Jimmy Tayoun was charged in 1991 with 10 counts of racketeering, mail fraud, tax evasion, and obstruction of justice in connection with the payment and receipt of money in exchange for political favors. Tayoun avoided trial by pleading guilty days after being indicted, and spent 40 months in prison. He died in 2017.

Michael J. Myers

Michael “Ozzie” Myers, elected in 1976 to represent South Philadelphia in Congress, was ensnared in the FBI’s Abscam sting in 1979. He was caught on videotape accepting a suitcase with $50,000 in cash from an FBI undercover agent masquerading as a bagman for a fictitious Arab sheikh. The tape also recorded Myers saying, “Money talks in this business, and bull— walks.” Myers was expelled from the House in 1980, convicted of bribery and conspiracy charges, and sentenced to three years in prison in 1981. In 2020, Myers, working as a campaign consultant, was charged by federal prosecutors with paying a South Philadelphia judge of elections to fraudulently add votes for candidates who had hired him for their races from 2014 to 2016.

Raymond F. Lederer

Ray Lederer, from Pennsylvania’s Third Congressional District, also was caught in the Abscam sting. Despite the corruption allegations, he won reelection in 1980 but resigned from Congress a year later after his conviction. Lederer served 10 months in prison, and died in his Fishtown childhood home in 2008.

George X. Schwartz

George Schwartz was a city councilman for 20 years and was Council president for eight, but his career began to unravel when he was caught on tape accepting $30,000 from undercover FBI agents in the Abscam corruption sting. Promising to use his influence to sway other Council members, Schwartz said: “We got five or six members. You tell me your birthday. I’ll give them to you for your birthday.” Schwartz was convicted in 1980 of conspiracy and extortion, and spent one year and a day in prison. He died in 2010.

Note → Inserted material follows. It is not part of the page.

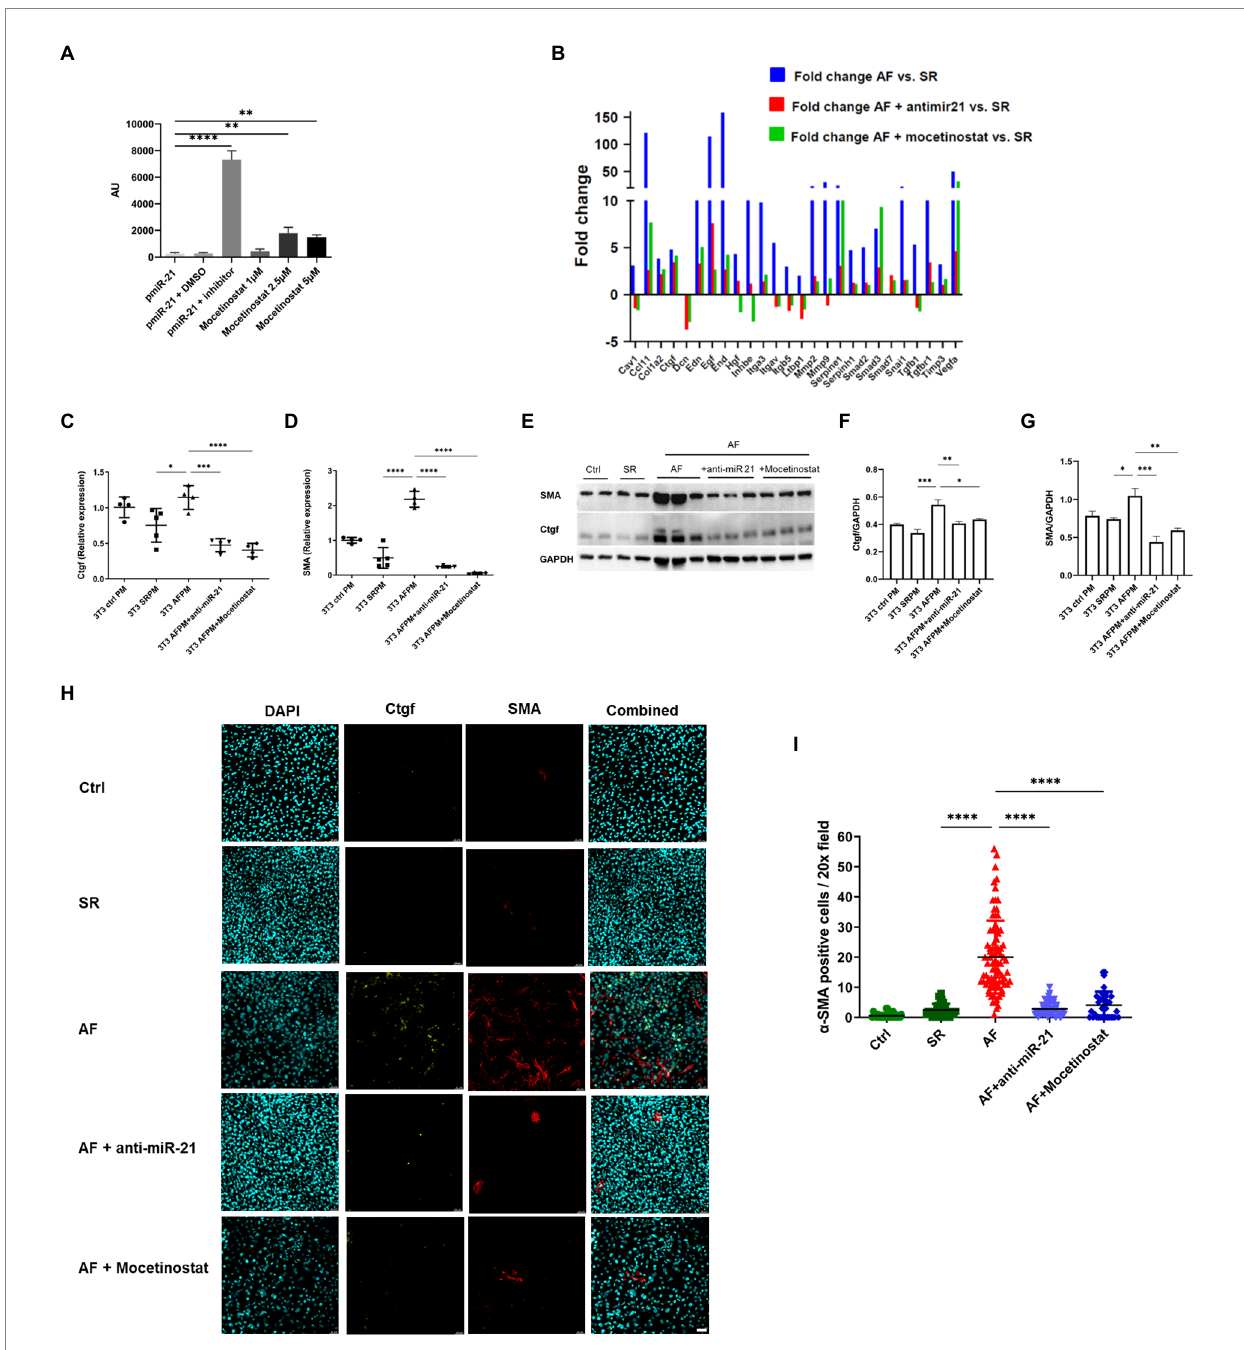
FIGURE 4 The HDAC1 inhibitor mocetinostat attenuates miR-21 expression and collagen production in AF. (A) A luciferase assay was performed with miR-21, miR-21 with DMSO, miR-21 and miR-21 inhibitor, different concentration of mocetinostat. (B) Mocetinostat attenuated activation of pro-fibrotic pathways and collagen expression in NIH/3T3 fibroblasts incubated with medium from AF- paced cells. Anti-mir-21, that specifically antagonizes miR- 21 in the medium, showed similar effects. Each sample type represents a pool of one 6 well plate. Real time PCR (C,D) , Western blot analysis (E–G) and immunofluorescence staining (H,I) antibody against Ctgf and α -SMA and counterstaining with DAPI, representative pictures shown in (H) of the fibrosis markers Ctgf and SMA in fibroblasts incubated with SR and AF medium, could confirm the results of the profiler array. Scale bars = 50 μ m. (A,C–G) Representative data out of three similar experiments. Data are expressed as mean ± SEM. **** p < 0.0001, *** p < 0.001, ** p < 0.01, * p < 0.05. Abbreviations same as Figure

Two other Council members, Harry P. Jannotti and Louis C. Johanson, were also nabbed in the Abscam sting. Jannotti was sentenced to six months in prison, and Johanson to three years.

Henry J. Cianfrani

State Sen. “Buddy” Cianfrani pleaded guilty in 1977 to charges of racketeering, bribery, and obstruction of justice, and pleaded no contest to tax evasion for arranging no-work jobs on the state Senate payroll for “ghost employees,” and for accepting bribes to influence the admission of students to medical and veterinary schools. He was sentenced to five years in prison but was released after 27 months.

Upon Cianfrani’s release from prison in 1980, friends and political allies of the cigar-smoking power broker with an earthy charm gave him a party at Palumbo’s in South Philadelphia. Cianfrani later became an influential South Philadelphia ward leader before his death in 2002.